Wednesday, July 4, 2012

4th of July and Island Dreams...


With my little sister on the beaches of LBI
Deep in thought at the shore house....with my brother. 



Fourth of July.  It was my favorite holiday as a kid-- kicking off a month-long vacation on Long Beach Island, New Jersey with my grandparents on my Dad’s side.  For me, it was summer paradise.  The day started with our annual “Wimbledon Breakfast,” a feast of Uncle Victor’s creamy chipped beef, blueberry pancakes and hot donuts for the kids from Marvel’s Market. 
I remember sunny mornings on the 4th, the crunch of the pebbles that surrounded our waterfront house, as various grandchildren charged in and out with shrieks of laughter. 

“Close the screen door!” my grandmother would shout above the fist pumping yells from the crowd around the TV, watching a championship tennis match-up.
We could never get to the beach soon enough...The minute the breakfast dishes were cleared, there was a mad dash to the “bunk bedroom,” a small corner room with bunk beds, to change into still salty and sandy bathing suits from the day before.  Pop packed sandwiches for lunch on the beach: fresh poppy seed rolls with turkey and coleslaw, tucked next to the backgammon board and his latest paperback.  
The moment we pulled up the few blocks to the 21st Street beach, flip flops were tossed as our tanned toes dug into the hot dunes, racing to stake out our spot on the sand. I loved the feel of that ocean air as my squinting eyes scanned the horizon, taking in the waves, the sounds.  Lying on my towel, my ear pressed to the sand, I listened as mothers doted on toddlers with sand buckets and drizzle castles...the murmur of lovers sharing a stolen moment....the bickering banter of teenagers, volleying back and forth with the rhythm of their paddle balls....the rolling and crashing of foam topped waves, lapping the feet of tourists, teasing and retreating like child’s play.
There was a safety, a comfort in those sounds; a sense that everything was right in my world at that moment.  Even if Mom and Dad were getting a divorce....even if I didn’t get picked for the lead in the school play.  I drifted into breezy dreams where heaven smelled like Coppertone and I was a Sea Shell Princess who was suntanned all year long.
As the afternoon wore on, the beach crowds thinned out and dispersed to rooftop decks and dinner reservations.  Pop and Aunt Debbie were always the last of our group to pack up.  I loved being part of that “late shift” at the beach, where conversation would turn to gossip and giggled jokes; it was like being part of the “cool” family clique and I would think to myself that I was certainly the favorite kid!

▸ **Data records**
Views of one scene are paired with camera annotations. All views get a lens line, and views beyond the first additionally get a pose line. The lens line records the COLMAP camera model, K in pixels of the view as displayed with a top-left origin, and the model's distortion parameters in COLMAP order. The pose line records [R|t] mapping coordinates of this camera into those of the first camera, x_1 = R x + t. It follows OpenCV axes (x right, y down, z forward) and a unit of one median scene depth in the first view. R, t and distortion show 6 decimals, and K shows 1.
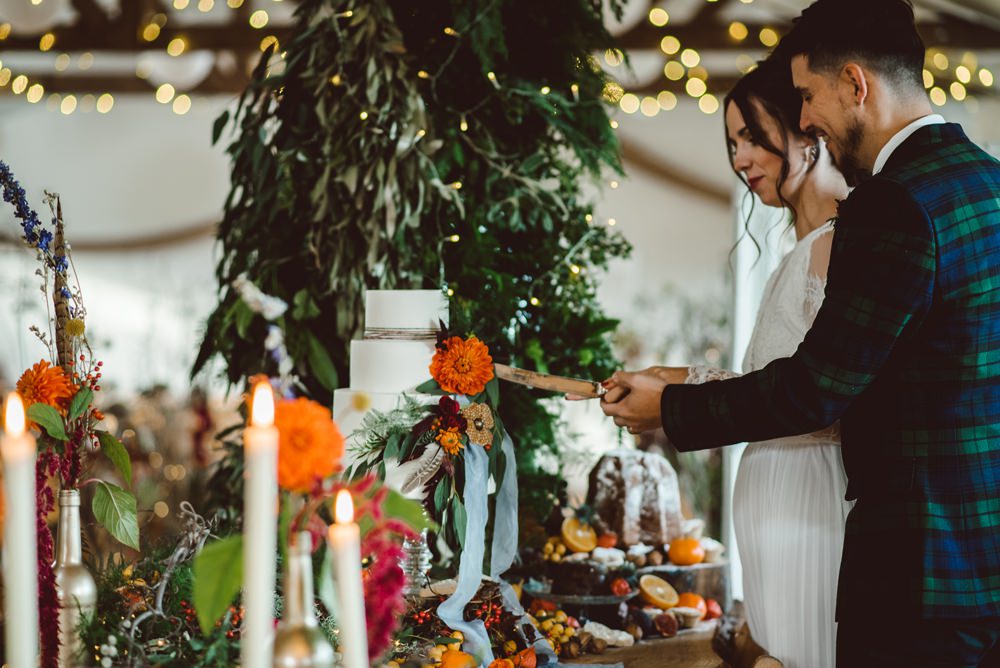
lens RADIAL K [[2435.9, 0, 500.0], [0, 2435.9, 334.0], [0, 0, 1]] dist [0.032728, 0.540113]
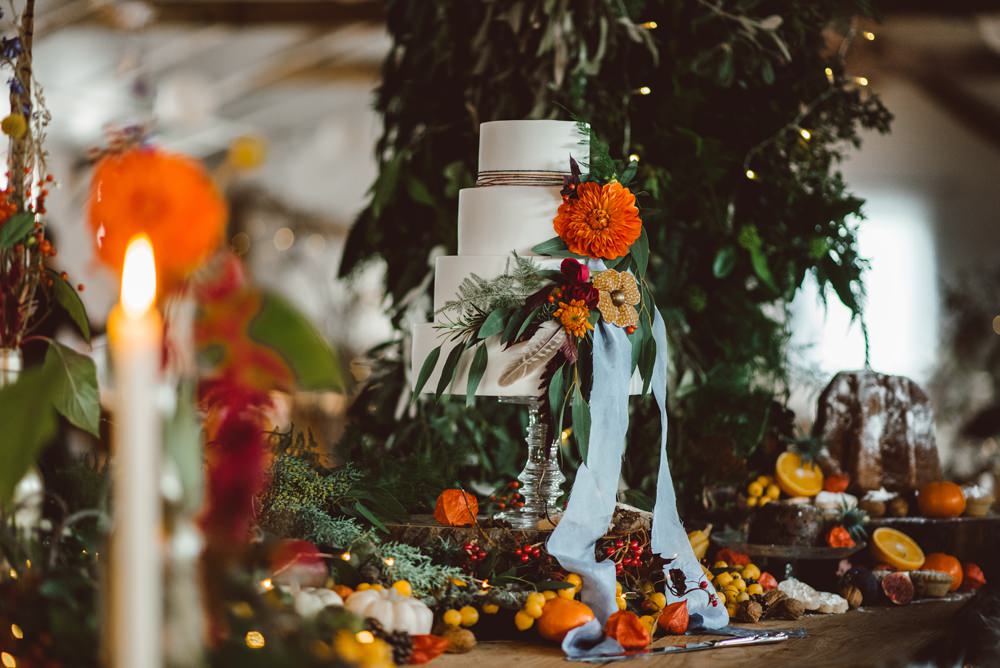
lens RADIAL K [[2435.9, 0, 500.0], [0, 2435.9, 334.0], [0, 0, 1]] dist [0.032728, 0.540113]
pose [[0.984281, 0.011224, -0.176252, 0.075615], [-0.014154, 0.999782, -0.015374, 0.052167], [0.176041, 0.017627, 0.984225, 0.231761]]
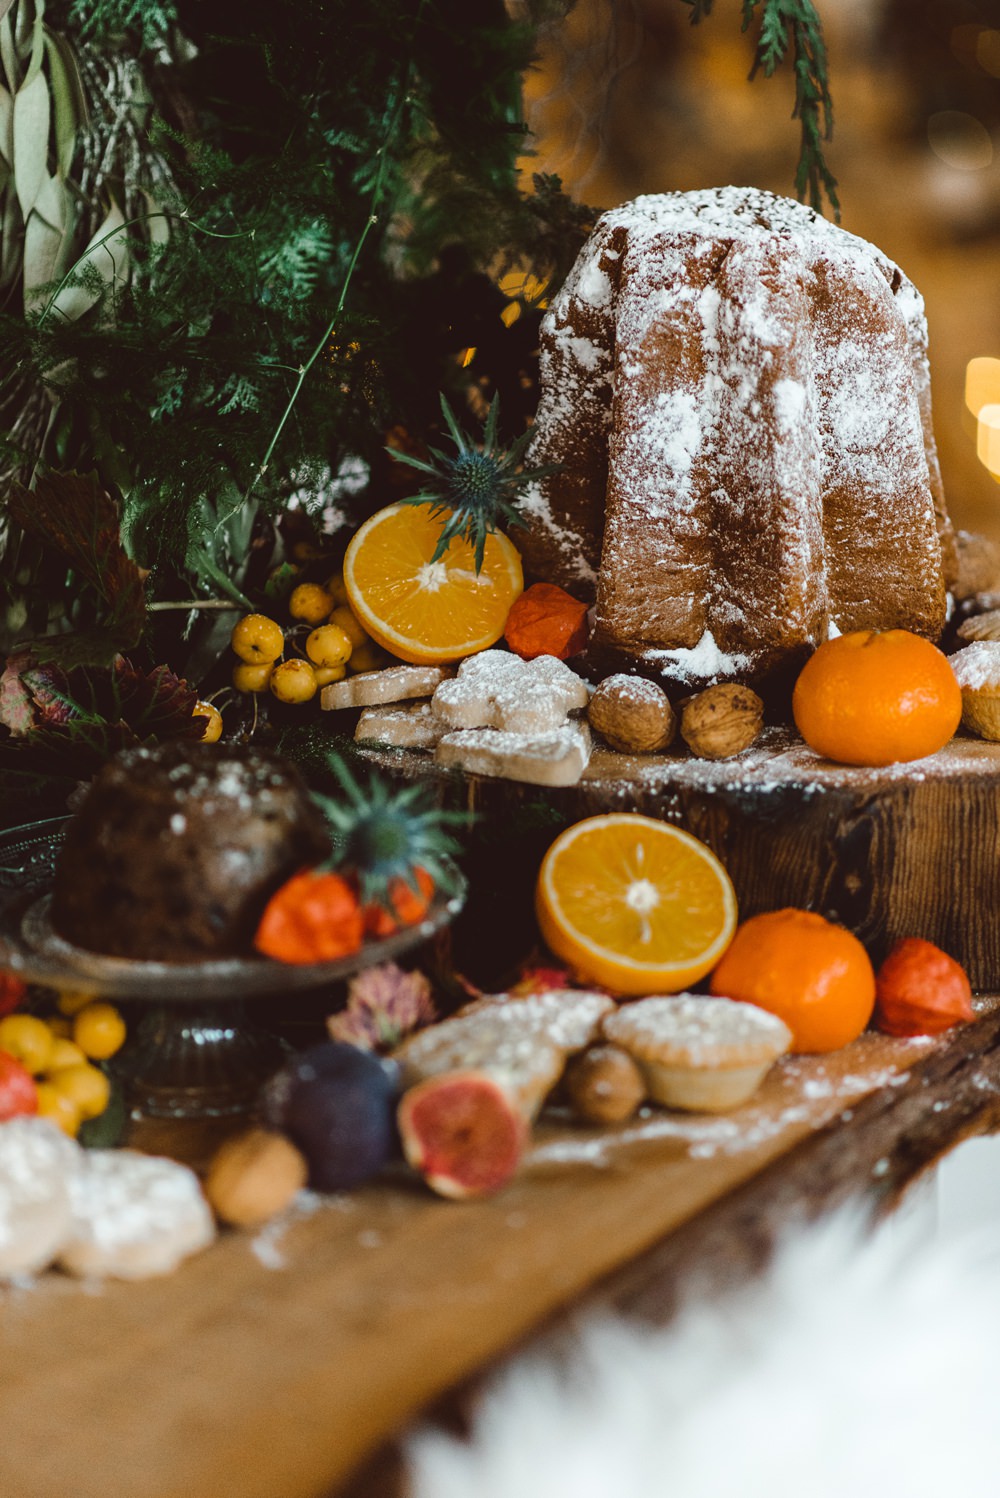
lens RADIAL K [[3649.0, 0, 500.0], [0, 3649.0, 749.0], [0, 0, 1]] dist [0.032728, 0.540113]
pose [[0.903200, 0.096935, -0.418130, 0.185375], [0.012440, 0.967843, 0.251247, 0.012139], [0.429039, -0.232128, 0.872950, 0.712372]]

▸ **Exercises**
a) In the Long Beach Island memoir, what did Pop pack for lunch on the beach?
b) Please pick up the Long Beach Island memoir after its final sentence and carry it forward in the same voice.

▸ **Answers to this exercise**
a) Fresh poppy seed rolls with turkey and coleslaw.

b)
Coming back to "the shore house," the grandchildren compared tan lines and blonde highlights gleaming on Pert Plus washed hair.  Then, we’d run barefoot down the street to the General Store for ring pops.  I wore my cherry ring for as long as I could stand it before chomping down on my candy ruby, then eyeing my brother Natty’s untouched jewel.  Still reeling from our sugar high, we’d cajole Dad into giving us cash to kill time before dinner at Mr. T’s Arcade.  It was a race to get there, a blur of gangly legs and sunburned cheeks-- haphazardly grabbing whatever bicycle was closest in Grandmom and Pop’s diverse collection of family wheels in the crowded garage.  If we were lucky, there was time for Skee-ball AND mini-golf.  We could tell when it was time to come home when the sun started dipping into the bay.  Sunset meant cocktail hour and corn shucking and we raced back with the same bicycle chaos that we arrived with.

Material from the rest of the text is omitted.